Eu caí na risada, mas ele não proferiu mais nenhum som, sem saber o que fazer. Pobre coitado. Eu não conseguia parar de rir. Troquei de roupa e saí de perto do fungador.

        Contei para Felipe, que tem uma boa patente então, acessa as fichas dos alunos. Ele disse que meu colega, Max, tem uns históricos de esquizofrenia e tudo mais. Só que o modo como confundiu a doença por “elefantíase” antes me fez duvidar da veracidade.


         Hoje

     Antes de estar nesta sala horrorosa descrevendo esses fatos, aproveitávamos a falta do treinamento, que, em dias normais, ocupa duas horas de nossa manhã, das sete às nove, e fazíamos bagunça na sala comunal. Daniel arrancou sua camisa, pulou no sofá, agarrando o controle do Playstation, mas Átila o derrubou rapidinho, enquanto tomava o negócio de sua mão, em meio a protestos. Mais uns três garotos se aproximaram, para brigar pelo outro controle ou só para rir da cara de Daniel, que se levantara e tentava socar Átila até ele resolver devolver-lhe. Eu me sentei no outro sofá, assistindo e aplaudindo, mas logo me enxotaram também, pois pessoas como Cenoura e Thiago queriam se sentar.

      Eu resolvi subir para meu quarto, pois a sala estava cheia de caras, suados e fedidos, batalhando por um videogame imbecil.

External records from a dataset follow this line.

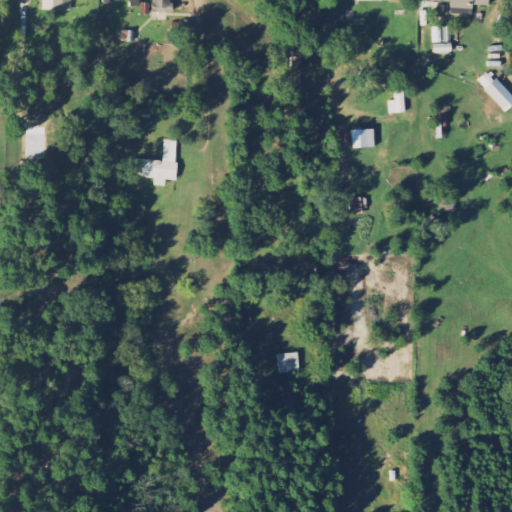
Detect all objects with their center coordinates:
building: (376, 0)
building: (153, 4)
building: (64, 5)
building: (461, 5)
building: (441, 40)
building: (496, 91)
building: (362, 139)
road: (251, 153)
building: (160, 166)
building: (359, 206)
building: (288, 364)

Mas, já no andar de cima, me arrependi de não ter ficado quietinho na sala. Achei o Chefe. Ele quase adentrava completamente seu quarto, quando me viu com o canto do olho, se virou e veio na minha direção, aparentemente feliz por me ver.

     Sabe o pensamento “ah, não, você.” junto com aquela cara que você faz para sua tia gorda quando ela tenta apertar sua bochecha? Pois é. Foi pior.

      Acho que ele acabara de chegar, pois seu cabelo castanho-claro ainda estava grande, penteado para cima cheio de gel como um perfeito playboy faz. Ele ainda usava sua camiseta cinza por baixo dos seus 1,80m de altura e 90 quilos de músculos. Ele tem uns dezesseis anos, sei lá. Chegou perto de mim, me deu um tapão nas costas, rindo, me cumprimentou com um xingamento (normal) e foi embora. Eu fiquei surpreso, pois nosso encontro foi rápido. Só que na porta de seu quarto, ele voltou o corpo para mim e disse:

      - Ah, Fantasma, é amanhã! – disse, me chamando pelo meu outro apelido. Eu o encarei, calado. Minha mente vasculhou todas as possibilidades de eventos para amanhã.

       - Amanhã... Ahan... Ok... – concordei, sem conseguir me lembrar. Talvez seu cérebro do tamanho de uma noz não notasse. E deu certo, ele só assentiu firmemente com a cabeça e repetiu:

       - Amanhã!

       - Uhum...

       Ele não pareceu decepcionado pela minha resposta, fez um sinal positivo com o dedão para cima e entrou em seu quarto.

    Eu acho que estamos TODOS enlouquecendo. O amanhã é hoje. E seja lá o que acontecer será provavelmente após o jantar. Então, amanhã eu te conto tudo, diário.